1. ¹Laboratory of Molecular Cell Biology, Institute of Biochemistry and Cell Biology, Shanghai Institutes for Biological Sciences, Chinese Academy of Sciences, Graduate School of the Chinese Academy of Sciences, 320 Yueyang Road, Shanghai 200031, China;
2. ²Department of Biochemistry and Molecular Biology, Shanghai Jiaotong University, School of Medicine, 280 South Chongqing Road, Shanghai 200025, China

Correspondence: Ruolan Qian, Tel: +86-21-54921402; Fax: +86-21-54921403 E-mail: rlqian@sibs.ac.cn; Xuejun Zhang, Tel: +86-21-54921402; Fax: +86-21-54921403 E-mail: xjzhang@sibs.ac.cn

^*These two authors contributed equally to this work.

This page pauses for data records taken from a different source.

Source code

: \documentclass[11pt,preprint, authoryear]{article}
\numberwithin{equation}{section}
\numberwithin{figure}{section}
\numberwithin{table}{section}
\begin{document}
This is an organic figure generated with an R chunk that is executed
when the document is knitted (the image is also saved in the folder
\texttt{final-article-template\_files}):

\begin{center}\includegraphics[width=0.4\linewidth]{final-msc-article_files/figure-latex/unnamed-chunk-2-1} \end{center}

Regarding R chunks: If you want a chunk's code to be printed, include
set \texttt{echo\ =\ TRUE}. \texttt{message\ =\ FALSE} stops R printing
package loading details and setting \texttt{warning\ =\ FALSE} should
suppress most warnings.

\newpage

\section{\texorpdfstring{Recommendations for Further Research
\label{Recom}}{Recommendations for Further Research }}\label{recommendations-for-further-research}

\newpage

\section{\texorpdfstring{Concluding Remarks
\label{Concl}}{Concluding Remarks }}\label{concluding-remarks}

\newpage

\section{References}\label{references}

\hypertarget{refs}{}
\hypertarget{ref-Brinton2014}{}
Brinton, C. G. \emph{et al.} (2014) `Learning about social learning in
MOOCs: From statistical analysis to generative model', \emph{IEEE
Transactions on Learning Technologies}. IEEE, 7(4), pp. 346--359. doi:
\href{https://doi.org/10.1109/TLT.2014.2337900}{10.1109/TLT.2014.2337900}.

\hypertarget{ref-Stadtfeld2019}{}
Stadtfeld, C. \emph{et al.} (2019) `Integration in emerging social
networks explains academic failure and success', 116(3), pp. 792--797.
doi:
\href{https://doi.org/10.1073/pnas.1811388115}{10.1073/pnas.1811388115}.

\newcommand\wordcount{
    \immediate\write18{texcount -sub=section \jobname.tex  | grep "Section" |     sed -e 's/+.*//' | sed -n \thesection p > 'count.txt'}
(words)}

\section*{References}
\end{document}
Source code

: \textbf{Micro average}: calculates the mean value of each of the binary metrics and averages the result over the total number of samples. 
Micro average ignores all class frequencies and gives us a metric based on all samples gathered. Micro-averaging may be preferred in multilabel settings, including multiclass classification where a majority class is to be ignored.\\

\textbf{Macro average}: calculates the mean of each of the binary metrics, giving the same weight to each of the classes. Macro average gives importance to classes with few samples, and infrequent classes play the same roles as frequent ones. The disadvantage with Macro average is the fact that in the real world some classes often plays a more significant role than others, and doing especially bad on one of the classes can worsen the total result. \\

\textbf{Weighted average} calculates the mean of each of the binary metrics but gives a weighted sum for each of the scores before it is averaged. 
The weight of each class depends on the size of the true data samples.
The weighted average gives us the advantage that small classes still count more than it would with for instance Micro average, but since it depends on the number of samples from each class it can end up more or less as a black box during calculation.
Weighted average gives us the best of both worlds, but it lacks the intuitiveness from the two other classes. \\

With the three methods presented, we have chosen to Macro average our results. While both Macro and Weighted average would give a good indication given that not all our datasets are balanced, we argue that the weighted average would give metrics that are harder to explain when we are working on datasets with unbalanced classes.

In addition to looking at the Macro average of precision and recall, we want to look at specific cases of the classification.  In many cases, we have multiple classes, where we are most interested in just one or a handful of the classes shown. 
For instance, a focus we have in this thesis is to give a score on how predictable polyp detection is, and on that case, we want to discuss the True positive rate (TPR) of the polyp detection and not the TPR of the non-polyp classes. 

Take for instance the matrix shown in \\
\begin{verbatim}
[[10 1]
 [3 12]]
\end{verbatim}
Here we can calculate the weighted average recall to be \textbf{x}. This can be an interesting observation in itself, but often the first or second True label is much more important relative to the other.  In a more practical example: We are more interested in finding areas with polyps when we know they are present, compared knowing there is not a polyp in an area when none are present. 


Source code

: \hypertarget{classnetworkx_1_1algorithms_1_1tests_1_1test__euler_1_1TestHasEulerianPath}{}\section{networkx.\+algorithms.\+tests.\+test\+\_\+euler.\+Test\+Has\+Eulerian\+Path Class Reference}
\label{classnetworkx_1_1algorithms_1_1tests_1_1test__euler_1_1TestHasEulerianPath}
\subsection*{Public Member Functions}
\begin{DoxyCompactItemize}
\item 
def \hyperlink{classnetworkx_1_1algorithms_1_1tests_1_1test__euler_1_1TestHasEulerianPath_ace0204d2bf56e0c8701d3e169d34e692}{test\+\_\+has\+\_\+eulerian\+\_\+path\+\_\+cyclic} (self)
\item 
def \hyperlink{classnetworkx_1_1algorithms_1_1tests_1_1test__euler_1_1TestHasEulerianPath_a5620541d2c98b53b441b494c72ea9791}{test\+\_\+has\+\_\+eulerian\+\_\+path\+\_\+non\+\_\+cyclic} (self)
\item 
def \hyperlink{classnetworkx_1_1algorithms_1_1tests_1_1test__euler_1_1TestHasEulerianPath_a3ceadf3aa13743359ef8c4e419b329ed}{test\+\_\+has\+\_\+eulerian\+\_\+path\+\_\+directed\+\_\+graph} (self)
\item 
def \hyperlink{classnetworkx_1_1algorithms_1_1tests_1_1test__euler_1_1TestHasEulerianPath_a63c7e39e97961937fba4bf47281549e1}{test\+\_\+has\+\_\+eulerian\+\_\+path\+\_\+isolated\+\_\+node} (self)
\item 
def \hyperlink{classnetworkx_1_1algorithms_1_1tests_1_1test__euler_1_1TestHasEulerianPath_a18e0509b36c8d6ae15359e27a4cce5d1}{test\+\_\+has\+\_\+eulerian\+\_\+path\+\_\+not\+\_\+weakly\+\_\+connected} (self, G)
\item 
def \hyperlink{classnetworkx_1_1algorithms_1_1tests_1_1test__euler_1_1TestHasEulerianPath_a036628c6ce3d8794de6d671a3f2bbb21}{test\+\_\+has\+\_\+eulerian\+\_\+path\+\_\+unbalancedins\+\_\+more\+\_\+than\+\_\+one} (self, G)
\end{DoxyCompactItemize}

Received 22 April 2007; Revised 11 July 2007; Accepted 20 August 2007.

Abstract

GATA-1 is a hematopoietic transcription factor that is essential for the terminal maturation of proerythroblasts, megakaryocytic cells and mast cells. The erythroid-specific promoter of the human GATA-1 gene directs the high expression of a reporter gene in K562 cells. Multiple putative transcription factor binding sites were identified in the promoter from the -860 to the -1 base pair (bp). For a better understanding of the transcriptional control of human GATA-1 gene expression, we tested the transcriptional activity of a series of deletions from the 5' end of the 860-bp promoter. A region between -221 and -128 bp retains most of the transcriptional activity of the full-length promoter. Deletion of the CGCCC box at -195 bp reduced reporter gene activity to 60.4%. Further deletion of the CACCC box at -173 bp nearly abolished reporter gene expression, indicating that the CACCC box is more critical. In vitro experiments of electrophoretic mobility shifts and in vivo studies using chromatin immuno-precipitation (ChIP) assays show that the Sp1/Sp3 proteins bind the CACCC site in the nuclei of K562 cells. Coincidently, hyperacetylation of histones in the GATA-1 erythroid promoter was also shown by ChIP assay. Co-transfection of Sp1 expression plasmids and plasmids with a wild-type promoter showed enhanced reporter gene activity in a dose-dependent manner. The combined data demonstrate that Sp1/Sp3, but not EKLF, is involved in the activation of the GATA-1 erythroid promoter, and that histones H3 and H4 are highly acetylated in this promoter region for an actively transcribed GATA-1 gene in K562 cells in which EKLF is barely detectable.